Data excerpts
────────

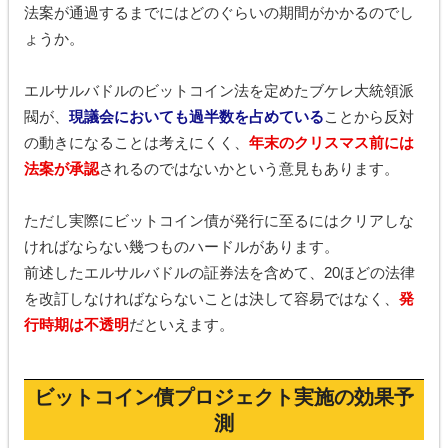
法案が通過するまでにはどのぐらいの期間がかかるのでし
ょうか。
エルサルバドルのビットコイン法を定めたブケレ大統領派
閥が、
現議会においても過半数を占めている
ことから反対
の動きになることは考えにくく、
年末のクリスマス前には
法案が承認
されるのではないかという意見もあります。
ただし実際にビットコイン債が発行に至るにはクリアしな
ければならない幾つものハードルがあります。
前述したエルサルバドルの証券法を含めて、20ほどの法律
を改訂しなければならないことは決して容易ではなく、
発
行時期は不透明
だといえます。
ビットコイン債プロジェクト実施の効果予
測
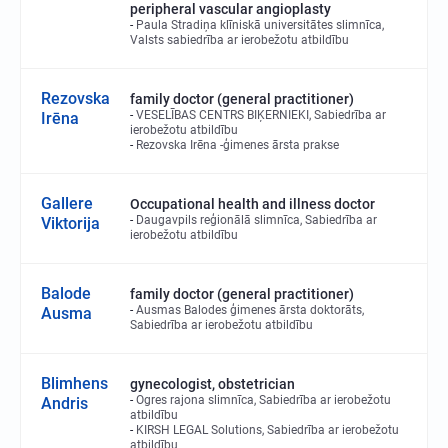
peripheral vascular angioplasty
Paula Stradiņa klīniskā universitātes slimnīca,
Valsts sabiedrība ar ierobežotu atbildību
Rezovska
family doctor (general practitioner)
VESELĪBAS CENTRS BIĶERNIEKI, Sabiedrība ar
Irēna
ierobežotu atbildību
Rezovska Irēna -ģimenes ārsta prakse
Gallere
Occupational health and illness doctor
Daugavpils reģionālā slimnīca, Sabiedrība ar
Viktorija
ierobežotu atbildību
Balode
family doctor (general practitioner)
Ausmas Balodes ģimenes ārsta doktorāts,
Ausma
Sabiedrība ar ierobežotu atbildību
Blimhens
gynecologist, obstetrician
Ogres rajona slimnīca, Sabiedrība ar ierobežotu
Andris
atbildību
KIRSH LEGAL Solutions, Sabiedrība ar ierobežotu
atbildību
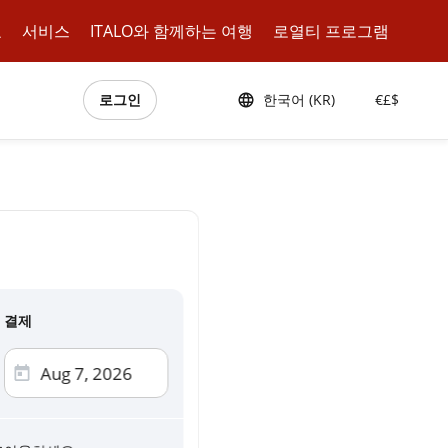
표
서비스
ITALO와 함께하는 여행
로열티 프로그램
로그인
한국어 (KR)
€£$
결제
 카드
ercard, AMEX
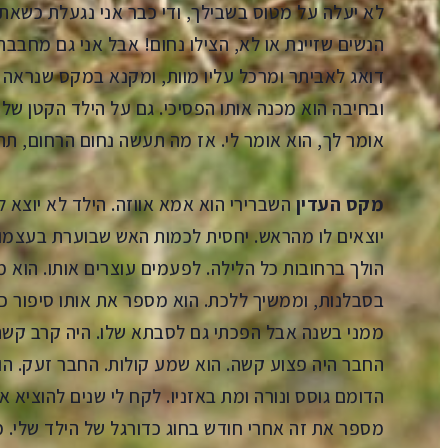
לא יעלה על מטוס בשבילך, ודי כבר אני נגעלת כשאת
הנשים שזיינת או לא, הצילו נחום! אבל אני גם מחבבת 
דואג לאביתר ומרכל עליו מוות, ומקנא במקס שנראה צע
ובחיבה הוא מכנה אותו הפסיכי. גם על הילד הקטן של 
אומר לך, הוא אומר לי. אז מה תעשה נחום הרחום, תה
מקס העדין
השברירי הוא אמא אווזה. הילד לא יוצא 
יוצאים לו מהראש. יחסית לכמות האש שבוערת בעצמותי
הולך ברחובות כל הלילה. לפעמים עוצרים אותו. הוא 
בסבלנות, וממשיך ללכת. הוא מספר את אותו סיפור כל 
ממני בשנה אבל הפכתי גם לסבתא שלו. היה קרב קש
החבר היה פצוע קשה. הוא שמע קולות. החבר זעק. הו
הדומם גוסס ונורה ומת באזניו. לקח לי שנים להוציא א
מספר את זה אחרי חודש בחוג כדורגל של הילד שלי. מ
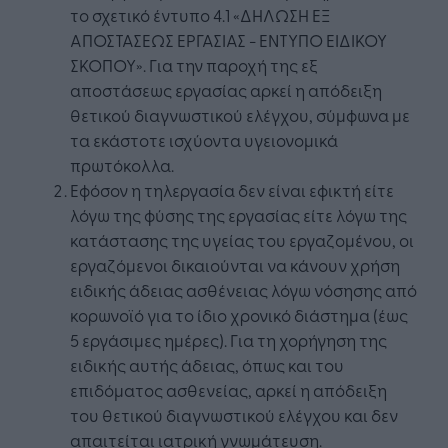
το σχετικό έντυπο 4.1 «ΔΗΛΩΣΗ ΕΞ
ΑΠΟΣΤΑΣΕΩΣ ΕΡΓΑΣΙΑΣ - ΕΝΤΥΠΟ ΕΙΔΙΚΟΥ
ΣΚΟΠΟΥ». Για την παροχή της εξ
αποστάσεως εργασίας αρκεί η απόδειξη
θετικού διαγνωστικού ελέγχου, σύμφωνα με
τα εκάστοτε ισχύοντα υγειονομικά
πρωτόκολλα.
Εφόσον η τηλεργασία δεν είναι εφικτή είτε
λόγω της φύσης της εργασίας είτε λόγω της
κατάστασης της υγείας του εργαζομένου, οι
εργαζόμενοι δικαιούνται να κάνουν χρήση
ειδικής άδειας ασθένειας λόγω νόσησης από
κορωνοϊό για το ίδιο χρονικό διάστημα (έως
5 εργάσιμες ημέρες). Για τη χορήγηση της
ειδικής αυτής άδειας, όπως και του
επιδόματος ασθενείας, αρκεί η απόδειξη
του θετικού διαγνωστικού ελέγχου και δεν
απαιτείται ιατρική γνωμάτευση.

────────

About this exercise |
Transcribe, without any alteration, the lines from the one containing "peripheral vascular angioplasty" through the one containing "Daugavpils reģionālā slimnīca, Sabiedrība ar", both inclusive.

Worked solution |
peripheral vascular angioplasty
Paula Stradiņa klīniskā universitātes slimnīca,
Valsts sabiedrība ar ierobežotu atbildību
Rezovska
family doctor (general practitioner)
VESELĪBAS CENTRS BIĶERNIEKI, Sabiedrība ar
Irēna
ierobežotu atbildību
Rezovska Irēna -ģimenes ārsta prakse
Gallere
Occupational health and illness doctor
Daugavpils reģionālā slimnīca, Sabiedrība ar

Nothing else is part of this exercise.